I was also allowed to attend a funeral and sit an a-level exam alone the next day [had to have parents guarantees that I would be unable to contact anyone who had done the exam at the 'set' time] so it might be worth asking whether there is any leeway on this. Doing the exam even before or after the funeral might be preferable to her missing it - I think you have to go with whatever she wants.

WendyWeber · 03/06/2008 23:21

The father of a friend of DS1's died during her A2s. I know a father is closer and probably more upsetting than a garndfather but anyway, she was def allowed some kind of leeway.
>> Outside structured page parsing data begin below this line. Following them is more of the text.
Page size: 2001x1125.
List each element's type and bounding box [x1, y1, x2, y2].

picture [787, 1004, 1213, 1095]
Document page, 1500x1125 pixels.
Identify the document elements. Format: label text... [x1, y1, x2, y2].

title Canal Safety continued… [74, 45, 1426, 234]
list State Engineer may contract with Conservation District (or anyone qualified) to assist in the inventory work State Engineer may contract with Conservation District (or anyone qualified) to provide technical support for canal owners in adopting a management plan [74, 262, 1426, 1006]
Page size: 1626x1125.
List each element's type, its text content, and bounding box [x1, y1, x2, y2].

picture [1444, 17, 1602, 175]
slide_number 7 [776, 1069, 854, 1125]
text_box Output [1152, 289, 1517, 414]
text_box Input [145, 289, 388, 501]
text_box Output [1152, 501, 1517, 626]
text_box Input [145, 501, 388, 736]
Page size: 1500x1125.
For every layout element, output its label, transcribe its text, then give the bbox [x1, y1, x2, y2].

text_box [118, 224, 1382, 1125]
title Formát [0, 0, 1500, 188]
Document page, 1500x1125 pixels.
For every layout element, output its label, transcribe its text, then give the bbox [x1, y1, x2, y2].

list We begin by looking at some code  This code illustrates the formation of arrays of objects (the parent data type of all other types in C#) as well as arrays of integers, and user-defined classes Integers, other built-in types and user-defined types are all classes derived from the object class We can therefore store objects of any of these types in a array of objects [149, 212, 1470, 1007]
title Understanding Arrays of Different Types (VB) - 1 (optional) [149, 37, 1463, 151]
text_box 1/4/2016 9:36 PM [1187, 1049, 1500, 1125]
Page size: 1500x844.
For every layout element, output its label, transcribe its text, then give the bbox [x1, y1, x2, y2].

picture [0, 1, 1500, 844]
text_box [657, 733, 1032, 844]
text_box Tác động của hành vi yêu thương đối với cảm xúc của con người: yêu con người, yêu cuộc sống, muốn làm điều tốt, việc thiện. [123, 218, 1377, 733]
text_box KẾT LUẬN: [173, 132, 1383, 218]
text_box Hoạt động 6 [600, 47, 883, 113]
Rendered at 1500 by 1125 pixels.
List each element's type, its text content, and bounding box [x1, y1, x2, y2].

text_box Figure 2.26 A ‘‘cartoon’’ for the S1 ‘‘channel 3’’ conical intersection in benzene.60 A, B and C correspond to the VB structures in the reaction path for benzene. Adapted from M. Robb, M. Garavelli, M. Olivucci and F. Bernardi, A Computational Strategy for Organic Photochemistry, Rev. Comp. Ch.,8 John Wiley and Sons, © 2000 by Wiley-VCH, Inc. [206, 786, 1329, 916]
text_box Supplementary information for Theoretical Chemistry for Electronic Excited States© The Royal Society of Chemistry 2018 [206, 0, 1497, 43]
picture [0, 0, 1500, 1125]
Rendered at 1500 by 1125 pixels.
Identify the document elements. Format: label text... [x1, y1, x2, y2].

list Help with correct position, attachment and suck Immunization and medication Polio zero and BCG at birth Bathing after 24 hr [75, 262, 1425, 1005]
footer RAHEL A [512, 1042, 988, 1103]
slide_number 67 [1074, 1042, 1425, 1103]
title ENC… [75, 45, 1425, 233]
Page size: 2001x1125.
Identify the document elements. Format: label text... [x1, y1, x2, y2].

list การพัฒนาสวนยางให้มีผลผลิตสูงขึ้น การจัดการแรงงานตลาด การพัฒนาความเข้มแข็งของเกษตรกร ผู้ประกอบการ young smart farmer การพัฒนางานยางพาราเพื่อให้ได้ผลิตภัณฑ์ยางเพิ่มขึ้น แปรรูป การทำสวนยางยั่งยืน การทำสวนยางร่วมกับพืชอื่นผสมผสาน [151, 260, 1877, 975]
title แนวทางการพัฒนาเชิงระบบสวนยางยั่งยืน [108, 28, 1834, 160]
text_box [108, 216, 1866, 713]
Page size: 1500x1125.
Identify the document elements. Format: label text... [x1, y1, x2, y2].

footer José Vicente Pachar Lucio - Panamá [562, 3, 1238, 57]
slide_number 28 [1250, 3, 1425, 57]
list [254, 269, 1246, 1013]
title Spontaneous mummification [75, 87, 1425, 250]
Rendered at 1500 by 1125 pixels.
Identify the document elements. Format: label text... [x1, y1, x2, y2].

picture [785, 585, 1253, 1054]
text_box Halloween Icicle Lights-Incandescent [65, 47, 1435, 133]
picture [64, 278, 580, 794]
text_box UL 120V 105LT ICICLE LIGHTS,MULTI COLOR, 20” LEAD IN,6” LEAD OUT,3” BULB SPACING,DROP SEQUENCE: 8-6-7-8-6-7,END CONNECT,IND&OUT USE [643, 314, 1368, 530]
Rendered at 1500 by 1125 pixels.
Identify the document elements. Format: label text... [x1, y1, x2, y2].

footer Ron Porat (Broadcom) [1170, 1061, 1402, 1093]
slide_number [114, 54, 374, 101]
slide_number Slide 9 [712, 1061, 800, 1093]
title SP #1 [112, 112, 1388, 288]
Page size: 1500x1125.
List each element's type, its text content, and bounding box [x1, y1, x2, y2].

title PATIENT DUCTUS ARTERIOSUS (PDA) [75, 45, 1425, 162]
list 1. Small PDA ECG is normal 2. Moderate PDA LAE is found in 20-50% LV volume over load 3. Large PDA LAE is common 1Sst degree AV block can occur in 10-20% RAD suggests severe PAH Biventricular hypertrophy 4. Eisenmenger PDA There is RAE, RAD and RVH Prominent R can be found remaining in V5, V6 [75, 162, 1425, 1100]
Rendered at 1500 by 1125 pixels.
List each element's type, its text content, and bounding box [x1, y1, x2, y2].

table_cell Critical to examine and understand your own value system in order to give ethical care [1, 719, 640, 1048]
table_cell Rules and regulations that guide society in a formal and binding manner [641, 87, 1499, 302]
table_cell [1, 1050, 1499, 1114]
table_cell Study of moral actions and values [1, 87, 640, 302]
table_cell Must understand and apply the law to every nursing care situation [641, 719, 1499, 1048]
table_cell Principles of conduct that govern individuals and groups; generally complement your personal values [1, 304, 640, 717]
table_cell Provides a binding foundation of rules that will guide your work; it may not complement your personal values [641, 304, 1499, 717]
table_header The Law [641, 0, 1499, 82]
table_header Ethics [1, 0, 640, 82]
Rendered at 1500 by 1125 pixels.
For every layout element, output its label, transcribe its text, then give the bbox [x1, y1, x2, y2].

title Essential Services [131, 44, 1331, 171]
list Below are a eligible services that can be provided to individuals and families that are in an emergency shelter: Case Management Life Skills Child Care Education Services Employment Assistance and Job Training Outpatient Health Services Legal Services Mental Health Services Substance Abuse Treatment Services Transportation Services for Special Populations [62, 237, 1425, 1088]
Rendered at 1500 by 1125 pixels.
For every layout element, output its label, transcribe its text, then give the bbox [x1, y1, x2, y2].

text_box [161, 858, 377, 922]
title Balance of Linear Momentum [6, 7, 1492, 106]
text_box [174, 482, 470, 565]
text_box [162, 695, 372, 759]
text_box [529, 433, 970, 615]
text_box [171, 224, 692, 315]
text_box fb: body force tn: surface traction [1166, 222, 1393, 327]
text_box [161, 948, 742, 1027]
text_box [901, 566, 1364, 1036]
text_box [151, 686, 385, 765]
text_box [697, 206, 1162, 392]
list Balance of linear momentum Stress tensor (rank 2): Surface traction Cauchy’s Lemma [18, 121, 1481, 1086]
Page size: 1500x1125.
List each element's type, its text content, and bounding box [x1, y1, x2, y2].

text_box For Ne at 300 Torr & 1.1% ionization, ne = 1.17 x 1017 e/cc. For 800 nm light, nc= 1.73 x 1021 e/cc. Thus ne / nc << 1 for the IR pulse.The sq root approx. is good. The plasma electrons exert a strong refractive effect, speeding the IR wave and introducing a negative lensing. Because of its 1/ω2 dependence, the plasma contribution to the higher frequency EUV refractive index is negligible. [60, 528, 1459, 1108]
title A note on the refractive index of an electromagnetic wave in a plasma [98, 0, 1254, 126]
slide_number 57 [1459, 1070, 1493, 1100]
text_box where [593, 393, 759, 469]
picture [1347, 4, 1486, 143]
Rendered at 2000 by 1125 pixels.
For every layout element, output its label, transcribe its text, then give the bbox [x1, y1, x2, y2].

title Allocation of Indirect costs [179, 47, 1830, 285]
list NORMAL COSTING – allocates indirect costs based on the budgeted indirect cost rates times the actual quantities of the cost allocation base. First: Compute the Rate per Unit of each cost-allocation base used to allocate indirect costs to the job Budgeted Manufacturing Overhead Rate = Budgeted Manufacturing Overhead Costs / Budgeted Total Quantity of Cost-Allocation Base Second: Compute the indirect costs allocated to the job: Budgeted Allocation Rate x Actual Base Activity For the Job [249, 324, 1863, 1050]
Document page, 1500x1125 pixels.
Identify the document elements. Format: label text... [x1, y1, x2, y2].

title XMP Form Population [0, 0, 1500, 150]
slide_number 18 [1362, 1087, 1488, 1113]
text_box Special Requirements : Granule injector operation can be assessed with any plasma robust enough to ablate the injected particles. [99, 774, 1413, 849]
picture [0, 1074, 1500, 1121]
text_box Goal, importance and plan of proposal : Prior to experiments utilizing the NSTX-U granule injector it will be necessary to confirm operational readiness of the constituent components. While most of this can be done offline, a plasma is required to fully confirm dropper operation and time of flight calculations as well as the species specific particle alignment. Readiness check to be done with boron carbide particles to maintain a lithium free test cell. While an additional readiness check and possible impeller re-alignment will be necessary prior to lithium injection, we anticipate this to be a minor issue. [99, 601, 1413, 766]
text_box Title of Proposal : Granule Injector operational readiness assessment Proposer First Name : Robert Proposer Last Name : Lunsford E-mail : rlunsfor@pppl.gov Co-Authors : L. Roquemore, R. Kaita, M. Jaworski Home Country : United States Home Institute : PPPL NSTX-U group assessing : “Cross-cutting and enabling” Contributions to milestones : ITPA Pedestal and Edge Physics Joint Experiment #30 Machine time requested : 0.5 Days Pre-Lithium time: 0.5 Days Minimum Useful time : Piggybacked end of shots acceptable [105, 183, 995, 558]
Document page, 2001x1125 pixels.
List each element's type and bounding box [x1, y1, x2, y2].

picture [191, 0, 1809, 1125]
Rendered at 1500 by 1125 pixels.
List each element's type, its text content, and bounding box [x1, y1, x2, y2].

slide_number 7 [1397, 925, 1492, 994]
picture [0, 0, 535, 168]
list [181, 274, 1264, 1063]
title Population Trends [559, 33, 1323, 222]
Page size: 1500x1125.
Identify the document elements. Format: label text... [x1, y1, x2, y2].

I just checked with him, he thinks the school handled it for her but isn't sure. It was just before her last couple of exams and was very sudden and unexpected - she would definitely not have performed very well but she did get good grades so they must have made allowances.

Very for you all, esp that she can't come to the funeral, that will be tough for her.

SalVolatile · 03/06/2008 23:31

Hi keeplaughing, sorry for your loss. If you confirm the situation with the school, they can apply for 'special consideration' for your daughter. in practice this won't mean much if she is firmly between grades, but may make all the difference if she is just a few marks short of a higher grade. You should point it out; it may or may not make a difference to her final marks.

keeplaughing · 03/06/2008 23:35

Thanks for your thoughts on this - I didn't know it might be possible to sit exam at different time possibly, but have said to her we could do our own special goodbye to him after exams. What a horrible thing,will talk to her again tomorrow, she says she is 'powering thro revision' so she doesn't think about it. Life is bi**ch sometimes isn't it?